Given text:
==========

8 Dynamic Interactions
Wolfram Barfuss | University of Bonn | 2024/2025
▶ Complex Systems Modeling of Human-Environment Interactions
8.1 Motivation | Futures and environments
Prototypical models did not explicitly consider future environmental consequences of strategic interactions (Figure 8.1).

However, many real-world scenarios involve strategic interactions with environmental consequences. For example, the tragedy of the commons, agreements, and threshold public goods can be extended to include ecological consequences. In this lecture, we will introduce dynamic games, particularly stochastic or Markov games, to model strategic interactions with environmental consequences.
Stochastic games integrate Markov chains, Markov decision processes, and game theory to model strategic interactions in dynamic environments. They are particularly useful for modeling human-environment interactions, where the environment is affected by human actions and, in turn, affects human behavior.

==========

Data for review:
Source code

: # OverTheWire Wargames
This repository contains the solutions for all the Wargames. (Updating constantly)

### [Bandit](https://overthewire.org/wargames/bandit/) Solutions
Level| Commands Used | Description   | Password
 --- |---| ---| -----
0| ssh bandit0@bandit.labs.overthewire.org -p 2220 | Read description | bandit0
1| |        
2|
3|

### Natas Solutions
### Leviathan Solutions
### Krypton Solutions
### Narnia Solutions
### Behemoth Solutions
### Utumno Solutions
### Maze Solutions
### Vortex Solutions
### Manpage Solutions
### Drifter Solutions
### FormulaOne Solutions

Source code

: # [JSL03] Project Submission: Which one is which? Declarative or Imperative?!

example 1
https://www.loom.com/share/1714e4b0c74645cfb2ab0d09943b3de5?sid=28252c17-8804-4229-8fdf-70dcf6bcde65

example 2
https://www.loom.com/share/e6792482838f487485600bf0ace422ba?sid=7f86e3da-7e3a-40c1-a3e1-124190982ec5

==========

Work instruction A: Using the lecture excerpt on dynamic interactions, decide whether each statement agrees with it, answering yes or no and quoting the deciding words: (i) prototypical models explicitly considered future environmental consequences of strategic interactions; (ii) stochastic games integrate Markov chains, Markov decision processes, and game theory; (iii) the lecture introduces stochastic or Markov games.
Work instruction B:
Answer these questions from the lecture excerpt on dynamic interactions:
(i) Which university is named in its header?
(ii) Which three examples does it say can be extended to include ecological consequences?
(iii) In human-environment interactions, what does the environment in turn affect?
Work instruction C: Continue the lecture excerpt on dynamic interactions, starting after its final sentence.

Exercise answer A:
(i) No: "Prototypical models did not explicitly consider future environmental consequences of strategic interactions"
(ii) Yes: "Stochastic games integrate Markov chains, Markov decision processes, and game theory"
(iii) Yes: "we will introduce dynamic games, particularly stochastic or Markov games"

Exercise answer B:
(i) University of Bonn
(ii) The tragedy of the commons, agreements, and threshold public goods
(iii) Human behavior

Exercise answer C:
Advantages of dynamic games
Using dynamic games, particularly stochastic games to model strategic interactions with environmental consequences has several advantages:
- inherently stochastic - to account for uncertainty
- nonlinear - to account for structural changes
- agency - to account for human behavior
- interactions - to account for strategic interactions
- future-looking - to account for the trade-off between short-term and long-term
- feedback - between multiple agents and the environment
Stochastic games also have structural benefits that make them compatible with numerical computer modeling due to their discrete action and state sets, as well as their advancement in discrete time intervals.
Learning goals
After this lecture, students will be able to:
- Describe the elements of a stochastic game
- Apply stochastic games to model human-environment interactions
- Analyze the strategic interactions in stochastic games
8.2 Dynamic games | Strategic interactions with environmental consequences

Here, we focus on environments with a discrete state set in discrete time. These specifications are commonly called stochastic or Markov games. They consist of the following elements:
- A discrete set of environmental contexts or states \(\mathcal S = \{S_1, \dots, S_Z\}\).
- We denote an environmental state by \(s \in \mathcal S\).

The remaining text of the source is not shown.